こちらは大手企業なのですが、最近量子コンピュータ分野を分離し、ベンチャーとして始動、イギリスのCQCというベンチャーと合併し上場を目指すことに。イオントラップという方式を採用し、現在公式に発表されているマシンの中では最高性能の量子ボリュームを持っている世界最高性能の量子コンピュータです。最近、リアルタイム誤り訂正を実機で実現したことでも話題となりました。時価総額や上場計画などはまだ発表されていません。

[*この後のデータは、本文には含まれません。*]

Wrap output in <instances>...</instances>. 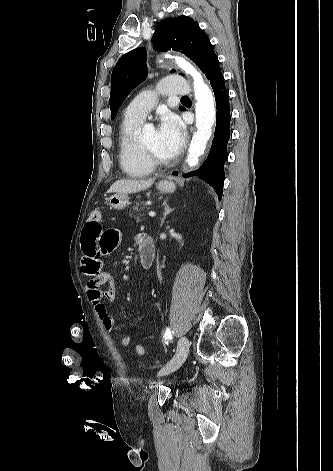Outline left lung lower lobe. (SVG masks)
I'll list each match as a JSON object with an SVG mask.
<instances>
[{"label": "left lung lower lobe", "instance_id": "left-lung-lower-lobe-1", "mask_svg": "<svg viewBox=\"0 0 333 471\" xmlns=\"http://www.w3.org/2000/svg\"><path fill=\"white\" fill-rule=\"evenodd\" d=\"M202 71L209 79L216 101V127L209 155L201 167L184 174V177L201 176L217 190L219 199L222 197L224 184V163L227 160V143L230 138L231 113L228 92L224 77L219 69V60L215 52L207 59ZM185 110V109H184ZM177 175V172L174 173Z\"/></svg>", "mask_w": 333, "mask_h": 471}]
</instances>
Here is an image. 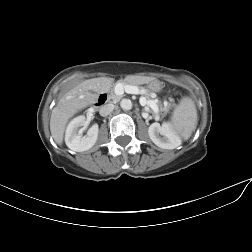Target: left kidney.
<instances>
[{
  "mask_svg": "<svg viewBox=\"0 0 252 252\" xmlns=\"http://www.w3.org/2000/svg\"><path fill=\"white\" fill-rule=\"evenodd\" d=\"M148 134L152 142L163 149H175L181 144V139L170 124L160 125L155 122L148 128Z\"/></svg>",
  "mask_w": 252,
  "mask_h": 252,
  "instance_id": "5707ae66",
  "label": "left kidney"
}]
</instances>
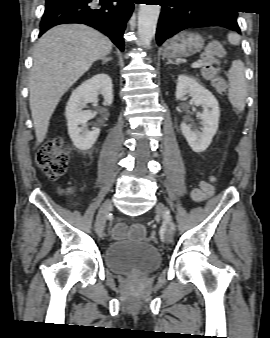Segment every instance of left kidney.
Masks as SVG:
<instances>
[{"mask_svg":"<svg viewBox=\"0 0 270 338\" xmlns=\"http://www.w3.org/2000/svg\"><path fill=\"white\" fill-rule=\"evenodd\" d=\"M188 94L196 105L203 107L200 114L202 131H193L189 125L182 122L181 131L191 149L196 153L205 151L217 132L220 117L219 104L214 95L200 85L194 78L179 75L176 86V98L179 100Z\"/></svg>","mask_w":270,"mask_h":338,"instance_id":"obj_1","label":"left kidney"}]
</instances>
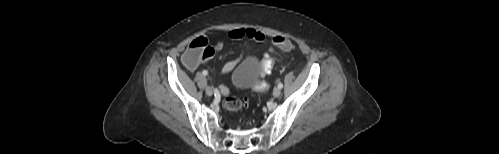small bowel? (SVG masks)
Segmentation results:
<instances>
[{
  "label": "small bowel",
  "mask_w": 499,
  "mask_h": 154,
  "mask_svg": "<svg viewBox=\"0 0 499 154\" xmlns=\"http://www.w3.org/2000/svg\"><path fill=\"white\" fill-rule=\"evenodd\" d=\"M227 36L230 38V39H233V40H237V39H241V38H244V37H247V38H250V39H253L257 42H262L264 39H265V36L263 33H261L260 31L256 30V29H253V28H239V29H234V30H231L230 32H228ZM224 46L225 44L223 42H217L215 45H214V49L216 51H221L224 49ZM268 51L269 53L271 54H274L275 53V49L273 47H268ZM245 56V53H242L237 59L233 60V61H229L227 62L222 70H221V73L222 74H226L230 71H232L239 63L240 61L243 59V57ZM191 69H195V67H190ZM220 90L223 94L227 95L229 93V90L226 86L224 85H221L220 86Z\"/></svg>",
  "instance_id": "1"
}]
</instances>
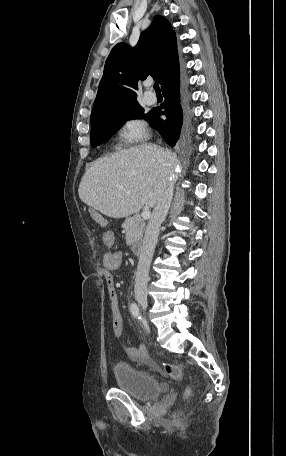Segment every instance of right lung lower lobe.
<instances>
[{
	"mask_svg": "<svg viewBox=\"0 0 286 456\" xmlns=\"http://www.w3.org/2000/svg\"><path fill=\"white\" fill-rule=\"evenodd\" d=\"M161 90L165 101L161 107L152 109L149 121L166 143L174 147L187 132L190 119L188 98L185 88L180 86V76ZM160 115H165L166 119H161Z\"/></svg>",
	"mask_w": 286,
	"mask_h": 456,
	"instance_id": "obj_1",
	"label": "right lung lower lobe"
}]
</instances>
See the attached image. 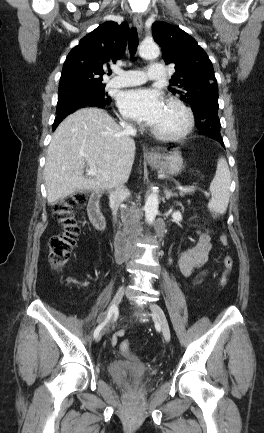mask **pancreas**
<instances>
[{
    "label": "pancreas",
    "mask_w": 264,
    "mask_h": 433,
    "mask_svg": "<svg viewBox=\"0 0 264 433\" xmlns=\"http://www.w3.org/2000/svg\"><path fill=\"white\" fill-rule=\"evenodd\" d=\"M181 194V196H184L186 193H180Z\"/></svg>",
    "instance_id": "cf45deb5"
}]
</instances>
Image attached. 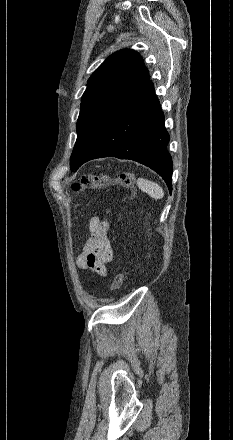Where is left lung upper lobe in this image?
Wrapping results in <instances>:
<instances>
[{"label":"left lung upper lobe","mask_w":233,"mask_h":440,"mask_svg":"<svg viewBox=\"0 0 233 440\" xmlns=\"http://www.w3.org/2000/svg\"><path fill=\"white\" fill-rule=\"evenodd\" d=\"M149 72L142 57L123 49L110 55L91 75L81 99L71 168L77 170L115 117L143 89Z\"/></svg>","instance_id":"5c2ea615"}]
</instances>
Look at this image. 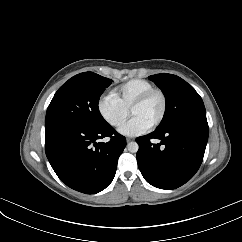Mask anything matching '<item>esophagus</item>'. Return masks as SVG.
<instances>
[{"label": "esophagus", "instance_id": "1", "mask_svg": "<svg viewBox=\"0 0 242 242\" xmlns=\"http://www.w3.org/2000/svg\"><path fill=\"white\" fill-rule=\"evenodd\" d=\"M132 140H133L132 138H127L126 139L127 143L130 142V141H132Z\"/></svg>", "mask_w": 242, "mask_h": 242}]
</instances>
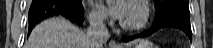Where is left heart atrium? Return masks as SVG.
I'll return each instance as SVG.
<instances>
[{
    "label": "left heart atrium",
    "mask_w": 213,
    "mask_h": 48,
    "mask_svg": "<svg viewBox=\"0 0 213 48\" xmlns=\"http://www.w3.org/2000/svg\"><path fill=\"white\" fill-rule=\"evenodd\" d=\"M106 11L112 17L123 20L127 11V3L125 0H114L107 2Z\"/></svg>",
    "instance_id": "39dd6f15"
}]
</instances>
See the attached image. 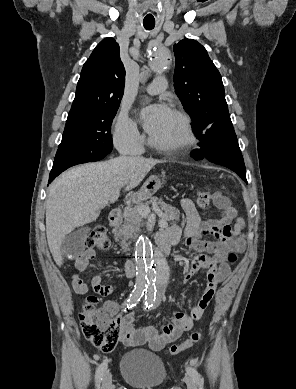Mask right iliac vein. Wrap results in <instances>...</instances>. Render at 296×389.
<instances>
[{
	"mask_svg": "<svg viewBox=\"0 0 296 389\" xmlns=\"http://www.w3.org/2000/svg\"><path fill=\"white\" fill-rule=\"evenodd\" d=\"M111 383H112V374L107 372L104 375V378H103V381H102V385H101V389H110Z\"/></svg>",
	"mask_w": 296,
	"mask_h": 389,
	"instance_id": "obj_1",
	"label": "right iliac vein"
}]
</instances>
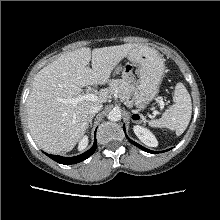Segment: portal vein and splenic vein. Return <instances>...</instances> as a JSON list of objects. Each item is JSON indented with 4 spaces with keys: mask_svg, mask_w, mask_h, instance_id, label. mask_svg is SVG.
<instances>
[{
    "mask_svg": "<svg viewBox=\"0 0 220 220\" xmlns=\"http://www.w3.org/2000/svg\"><path fill=\"white\" fill-rule=\"evenodd\" d=\"M97 99H98L97 95H95L93 93H88V94L80 95V96H78L76 98L67 99L64 102L76 105L78 102H81V101H85V100L96 101ZM159 104H160L161 108L164 107V103H163L162 100L159 101Z\"/></svg>",
    "mask_w": 220,
    "mask_h": 220,
    "instance_id": "18ae733b",
    "label": "portal vein and splenic vein"
}]
</instances>
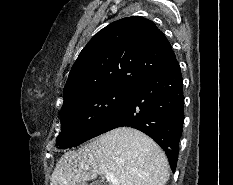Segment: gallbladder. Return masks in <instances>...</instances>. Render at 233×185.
<instances>
[{
    "label": "gallbladder",
    "instance_id": "obj_1",
    "mask_svg": "<svg viewBox=\"0 0 233 185\" xmlns=\"http://www.w3.org/2000/svg\"><path fill=\"white\" fill-rule=\"evenodd\" d=\"M93 185H103V184L100 182H95Z\"/></svg>",
    "mask_w": 233,
    "mask_h": 185
}]
</instances>
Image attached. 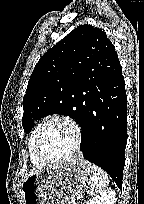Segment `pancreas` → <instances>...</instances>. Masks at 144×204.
Here are the masks:
<instances>
[{
	"instance_id": "pancreas-1",
	"label": "pancreas",
	"mask_w": 144,
	"mask_h": 204,
	"mask_svg": "<svg viewBox=\"0 0 144 204\" xmlns=\"http://www.w3.org/2000/svg\"><path fill=\"white\" fill-rule=\"evenodd\" d=\"M68 204H74V203H72V201H70V202H68Z\"/></svg>"
}]
</instances>
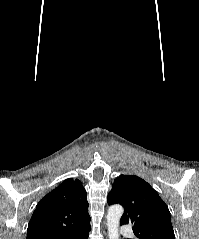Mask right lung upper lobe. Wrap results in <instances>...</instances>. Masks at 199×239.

Quantum Machines クォンタムマシーンズ

イスラエルのベンチャーで最近60億円の調達を果たし、累計で80億円調達しています。量子コンピュータそのものよりも周辺の制御系を作っており、オーケストレーションプラットフォームと呼んでいます。あまり情報がないので謎です。


Equal1 lab イコールワンラブ

アイルランド発のシリコン量子コンピュータベンチャーです。界隈で少し話題です。こちらは小型の量子コンピュータを開発しており、シリコン型の電荷型という既存コンピュータの技術に近いものを開発しています。デスクトップ型やサーバーラック型を開発しています。珍しいので界隈で注目が広がっています。アメリカのグローバルファウンダリーズと組んでチップを発表しています。


Alpine Quantum Technology アルパインクォンタムテクノロジー

オーストリアに本社を持つイオントラップ方式のベンチャーです。インスブルック大学のマシンをビジネス化を進めていて、最近サーバーラック搭載型の常温小型量子コンピュータを発表しています。サーバーラック型はサーバーラック二つ分まで小型化できているようです。


Silicon Quantum Computing シリコンクォンタムコンピューティング

オーストラリアのベンチャーで、量子超越を達成した世界的に有名な超伝導の第一人者がグーグルを辞めて参加したことで話題に。シリコン型のスピン量子ドット型を開発していて、2024年ごろに試作品を完成させると計画しています。


Pasqal パスカル

フランスの冷却原子ベンチャーで1000量子ビットのマシンを出すと告知していて、イオントラップに近いマシンで実用化を目指しています。冷却原子は最近増えており世界でビジネス化が進んでいます。


ColdQuanta コールドクォンタ

こちらはアメリカの冷却原子ベンチャーです。パスカルと同じ冷却原子のハードウェアを作っています。最近はアメリカのプロジェクトではIonQに部品を提供するなど、技術範囲の広いベンチャーです。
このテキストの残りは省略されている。